Exploring applications

D-Wave Systems Inc., a Vancouver-based developer of quantum computing technologies, has worked with Lockheed Martin to explore how the aerospace and defence manufacturer could use the technology to create and test complex radar, space and aerospace systems, and speed-up complex computation tests.

Another application is digital signatures, a fundamental requirement for online security, which allow a verifier such as a user’s browser to confirm that a piece of code comes from a trusted source and has not been tampered with.

Mosca’s report cautions “when the cryptographic foundations on which a cyber system is built are fundamentally broken, the system will crumble with no quick fixes.”

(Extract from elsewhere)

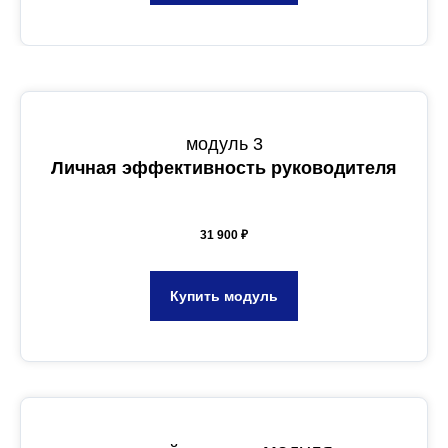
модуль 3
Личная эффективность руководителя
31 900 ₽
Купить модуль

And fail-safe replacements would take years to develop.

“It is very important that we are not caught off-guard and forced to firefight a threat that takes years of preparation to properly defend ourselves against,” Mosca adds.

The report is part of the Toronto-based Global Risk Institute’s funding of research into quantum computing, which focuses on medium and long-term implications that are likely to have a profound impact on the financial services industry.

Recently, the federal government invested $76.3 million in the University of Waterloo’s Institute for Quantum Computing to accelerate the development of technologies including a universal quantum processor, quantum sensors and long-distance quantum communications.

The money was made available through the Canada First Research Excellence Fund, which deployed $900 million in funding across 13 research initiatives nationwide.